• 23rd March 2021
  • 4 min read

Recovery after intensive care

At a time when intensive care units have faced a tsunami of critically ill patients, Lisa Hinton introduces a new project and discusses how shared experiences can help patients and families.

Intensive care units (ICUs) have faced a tsunami of critically ill patients during the pandemic. I want to talk about survival and recovery, drawing on my own experience in ICU with community acquired pneumonia and sepsis. Shared experiences can be powerfully helpful for patients and families.

There are existing resources, signposted at the bottom of this post, which capture these experiences and could provide valuable support. THIS Institute’s new project focused on learning from COVID 19 intensive care patient experiences will collect the stories of family members, generate learning to improve patient experiences in the future and deliver a new COVID-19 specific resource soon.

Being a patient in intensive care is a frightening experience, unlike any you are likely to have had in hospital before. Many are traumatised and haunted by the experience. An ICU is noisy. Machines whirr and bleep constantly, their traces, recording your vital signs, become hypnotic. Staff, although muted, need to talk and move around as they provide care. An ICU is also profoundly disorientating. While sedated, one can lose days or weeks. The constant light removes all sense of day and night.
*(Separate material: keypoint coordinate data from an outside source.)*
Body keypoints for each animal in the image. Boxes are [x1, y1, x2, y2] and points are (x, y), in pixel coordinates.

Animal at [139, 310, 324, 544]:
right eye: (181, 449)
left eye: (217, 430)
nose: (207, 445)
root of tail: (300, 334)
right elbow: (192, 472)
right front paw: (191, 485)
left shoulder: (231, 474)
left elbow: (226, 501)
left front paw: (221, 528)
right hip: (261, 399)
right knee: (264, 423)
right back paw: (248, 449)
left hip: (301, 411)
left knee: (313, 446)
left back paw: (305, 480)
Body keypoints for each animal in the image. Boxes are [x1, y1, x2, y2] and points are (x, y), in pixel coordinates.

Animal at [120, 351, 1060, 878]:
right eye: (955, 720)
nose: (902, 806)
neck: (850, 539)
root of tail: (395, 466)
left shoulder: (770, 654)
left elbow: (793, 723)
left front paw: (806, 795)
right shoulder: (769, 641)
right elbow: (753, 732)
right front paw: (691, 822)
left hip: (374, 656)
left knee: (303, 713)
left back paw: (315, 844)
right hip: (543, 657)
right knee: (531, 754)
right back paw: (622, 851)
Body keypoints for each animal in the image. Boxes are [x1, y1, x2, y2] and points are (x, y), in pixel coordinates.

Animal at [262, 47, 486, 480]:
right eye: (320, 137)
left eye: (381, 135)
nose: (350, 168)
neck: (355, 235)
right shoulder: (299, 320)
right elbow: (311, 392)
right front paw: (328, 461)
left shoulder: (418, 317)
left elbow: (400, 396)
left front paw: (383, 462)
I was sedated for over 10 days, and then too scared to go back to sleep after I had been woken up.

Once conscious you often are too ill to move, talk or do anything for yourself. You may feel profoundly frustrated and powerless. Then there is the sleeplessness. I was sedated for over 10 days, and then too scared to go back to sleep after I had been woken up. There is the knowledge that those around you are suffering and dying

The experience of ICU doesn’t end once you’ve been discharged onto a general ward, or home. For me, those weeks and months felt like the aftermath of an earthquake as I came to terms with how ill I had been and began the long and slow path to recovery. There is the physical recovery from a critical illness. It can, and probably will, take many months to feel strong again. Then there is the psychological recovery. Many experience nightmares and sleeplessness once they are home. Some develop PTSD. While there is more understanding and recognition of these effects now, the follow up that stretched ICU nurses routinely offer is likely to the thin on the ground as they deal with the pandemic.
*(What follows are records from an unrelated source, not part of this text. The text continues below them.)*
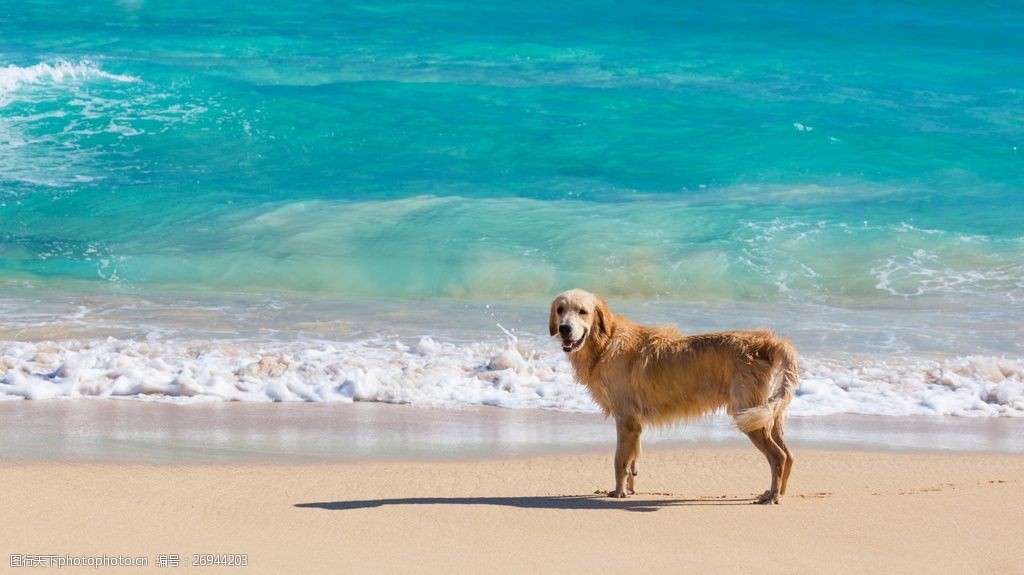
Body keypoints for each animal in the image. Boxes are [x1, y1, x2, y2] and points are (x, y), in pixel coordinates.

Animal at [552, 286, 798, 501]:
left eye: (582, 311)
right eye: (560, 310)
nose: (564, 328)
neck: (606, 342)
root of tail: (766, 341)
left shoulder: (625, 420)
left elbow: (620, 461)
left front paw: (619, 492)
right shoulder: (635, 425)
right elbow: (633, 460)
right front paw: (630, 489)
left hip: (749, 415)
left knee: (778, 456)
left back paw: (772, 496)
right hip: (767, 414)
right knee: (788, 455)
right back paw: (780, 492)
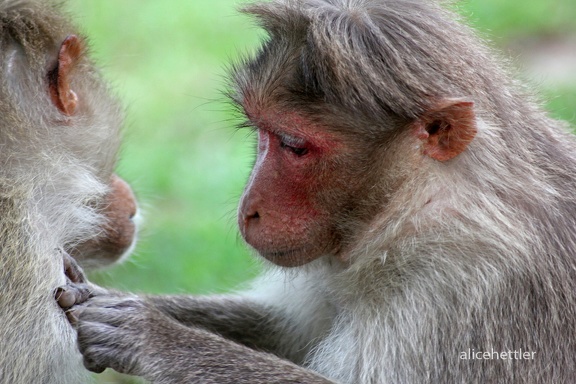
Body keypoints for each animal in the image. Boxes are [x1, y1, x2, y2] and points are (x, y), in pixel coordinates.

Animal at [59, 0, 576, 384]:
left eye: (293, 145)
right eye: (260, 132)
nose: (249, 211)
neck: (404, 208)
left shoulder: (467, 280)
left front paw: (156, 337)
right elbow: (290, 329)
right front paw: (101, 296)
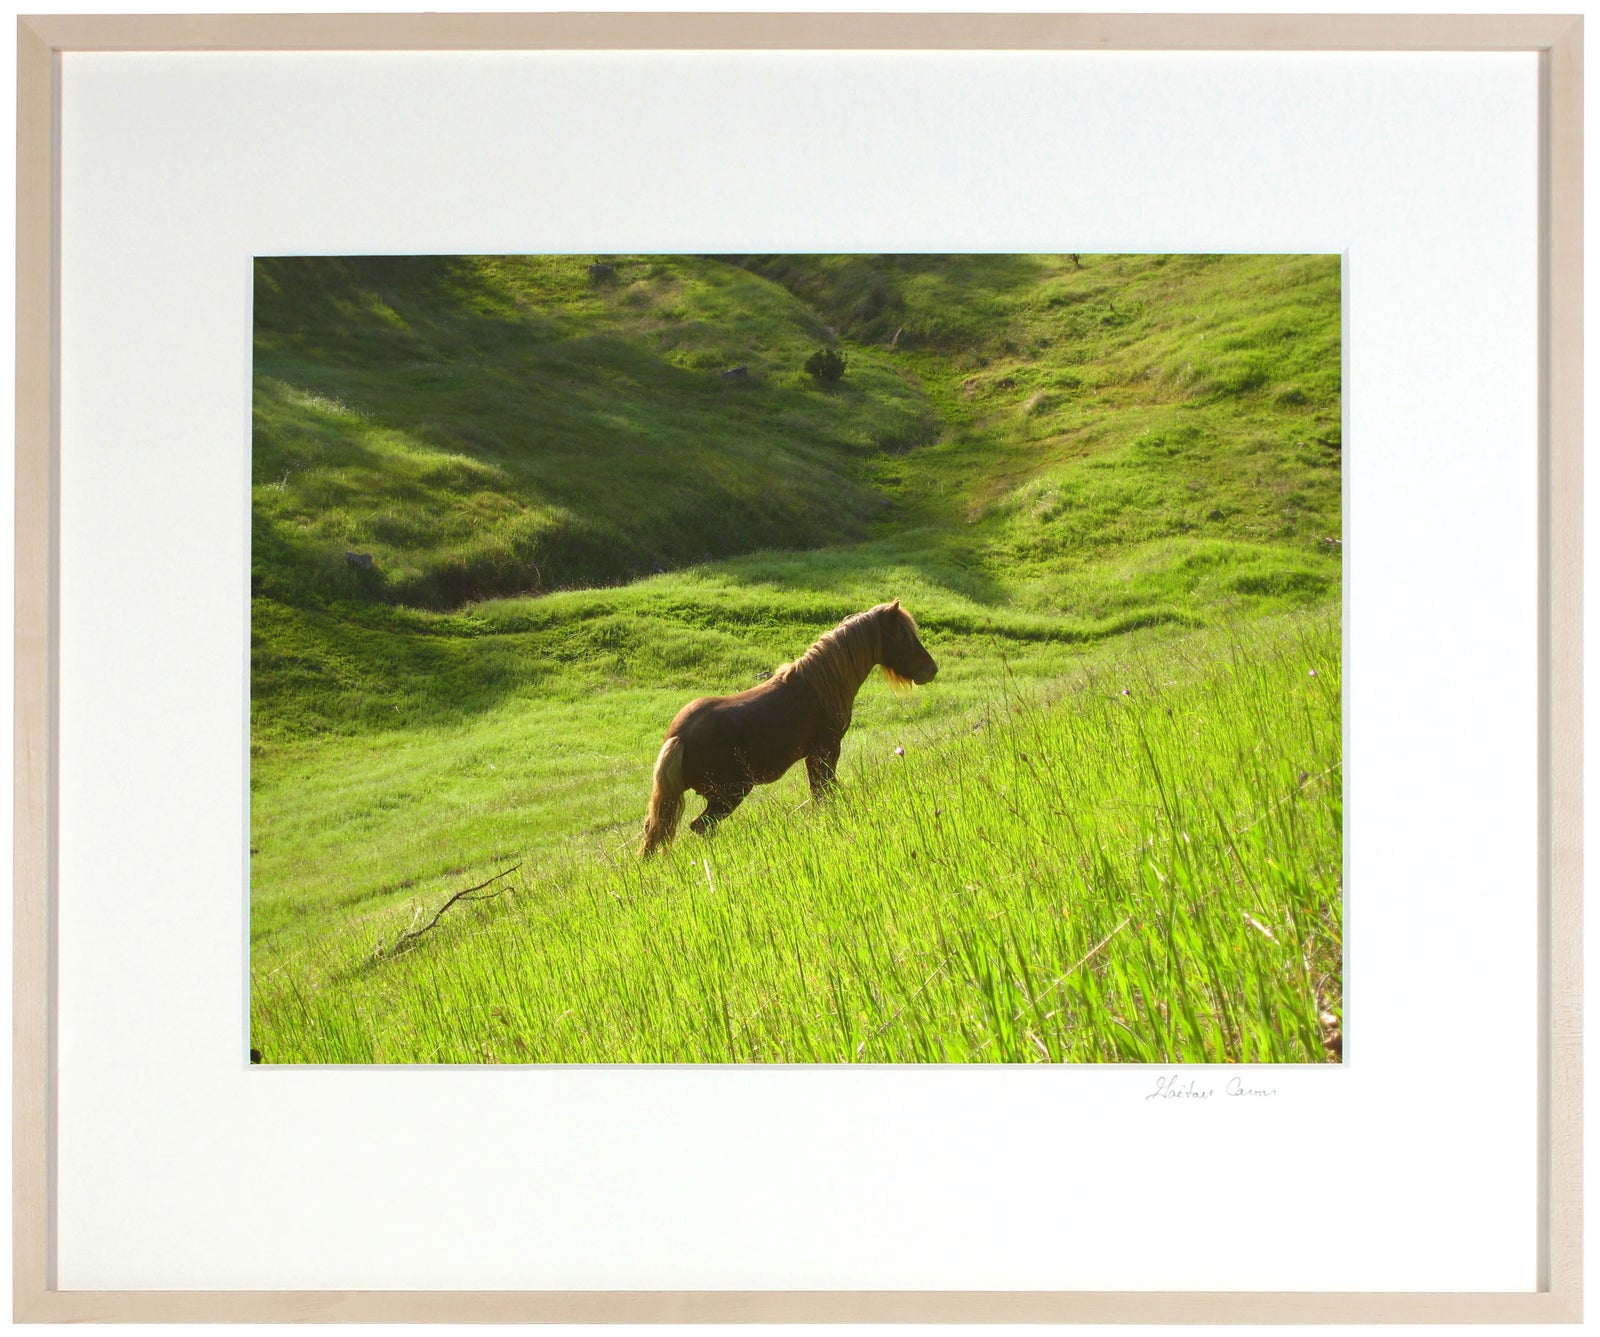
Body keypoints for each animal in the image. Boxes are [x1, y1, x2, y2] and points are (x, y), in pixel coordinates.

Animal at [639, 600, 938, 855]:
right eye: (903, 635)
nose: (931, 670)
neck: (819, 686)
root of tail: (678, 738)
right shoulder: (825, 751)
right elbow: (824, 793)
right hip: (730, 794)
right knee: (701, 826)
it can be profoundly isolating when those around you have no sense of what you have been through.

Being in ICU and recovery is an experience like no other. In addition to the physical and psychological impacts, it can be profoundly isolating when those around you have no sense of what you have been through. Reading about the experiences of others can be a source of support. The Healthtalk resources available on experiences of ICU patients, family and friends, and mothers who have needed ICU care after childbirth were not available when I came out of ICU. When I read and watched them, I was blown away by their power and heartened to discover I was not alone in finding recovery hard. Here finally were the voices of other people who had been to the same strange place as me, and recovered.
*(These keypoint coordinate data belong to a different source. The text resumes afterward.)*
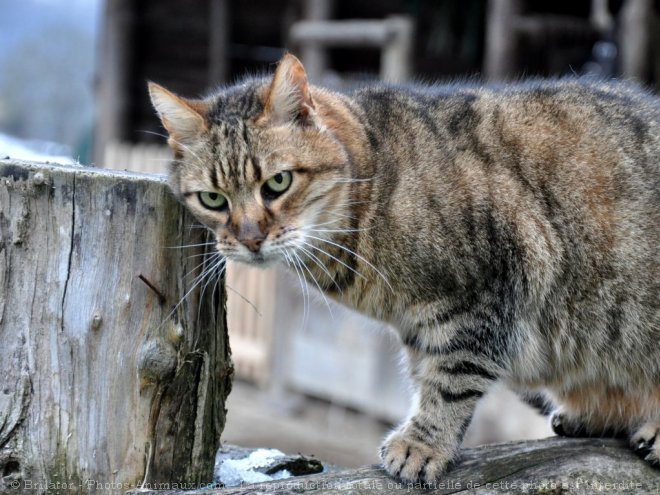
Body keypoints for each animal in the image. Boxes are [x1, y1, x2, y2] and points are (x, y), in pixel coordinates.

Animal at [150, 55, 660, 484]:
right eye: (213, 199)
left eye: (277, 183)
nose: (250, 238)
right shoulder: (420, 325)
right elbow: (425, 377)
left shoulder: (485, 293)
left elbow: (451, 381)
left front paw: (422, 445)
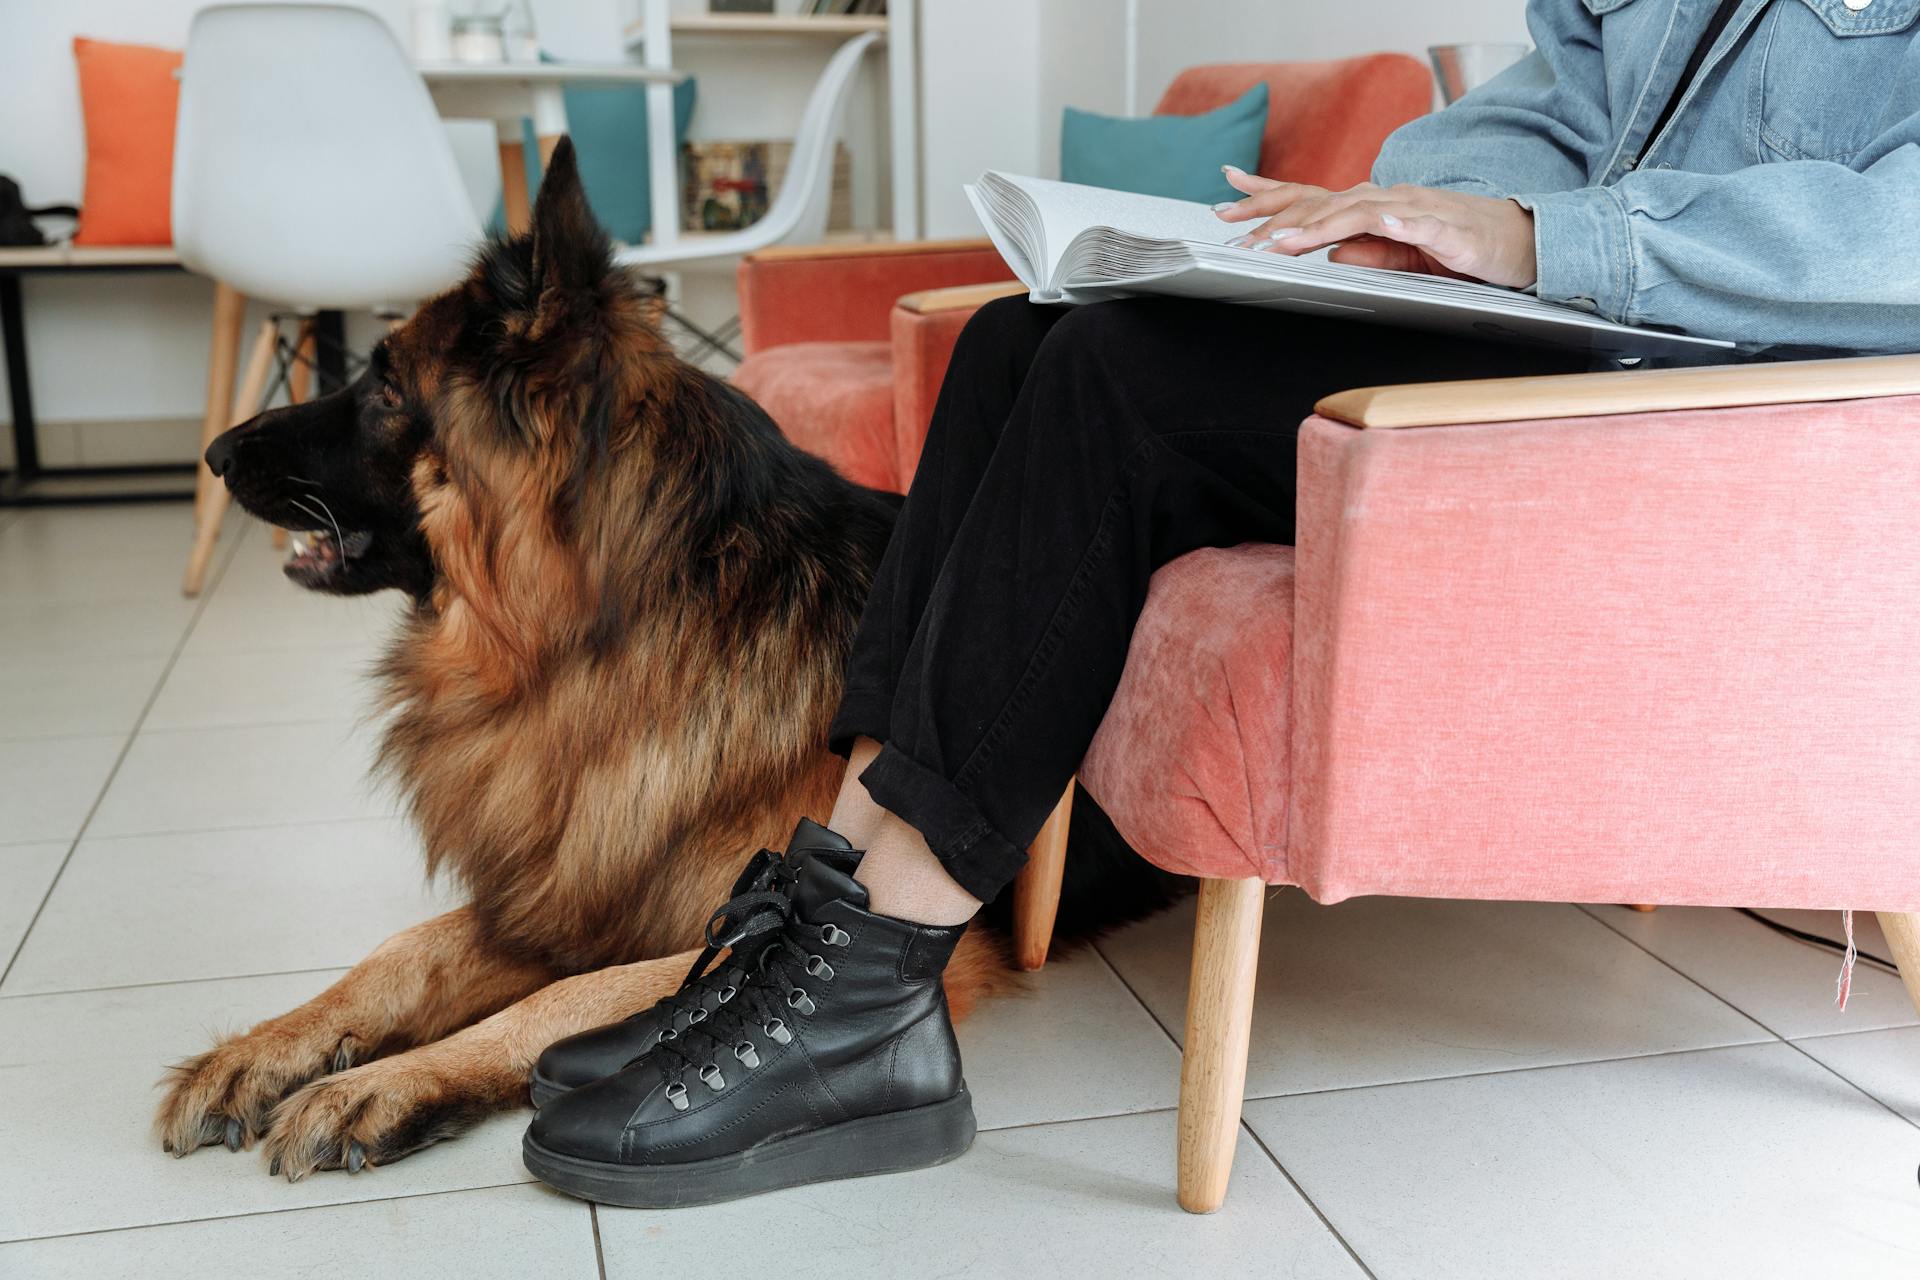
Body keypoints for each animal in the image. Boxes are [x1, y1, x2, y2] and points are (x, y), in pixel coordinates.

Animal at [165, 142, 1175, 1182]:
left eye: (384, 392)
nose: (215, 451)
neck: (611, 636)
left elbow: (562, 999)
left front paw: (394, 1081)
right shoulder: (573, 884)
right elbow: (404, 952)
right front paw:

These shared experiences can also help relatives and friends prepare themselves and think about how they respond and support their loved ones. We hope our project will offer further support to patients and their families through Healthtalk and explore how patient accounts can be used to co-design improved care and service models.

Resources for support

Patients

You can read about the experiences of 40 other ICU patients on Healthtalk.

Family and friends

Healthtalk also has a resource for family and friends where you can read about the experiences of 38 relatives of an intensive care patient.

After childbirth

There are also experiences of mothers who have needed ICU care after childbirth.

The Intensive Care National Audit and Research Centre (ICNARC) funded research, (conducted by the Health Experiences Research Group in the Nuffield Department of Primary Care, University of Oxford), into the experiences of ICU patients and relatives, interviewing people around the country about their experiences. A version of this article was published on their website in April 2020. Additional resources can be found at ICU Steps. Lisa Hinton is a Trustee of ICNARC.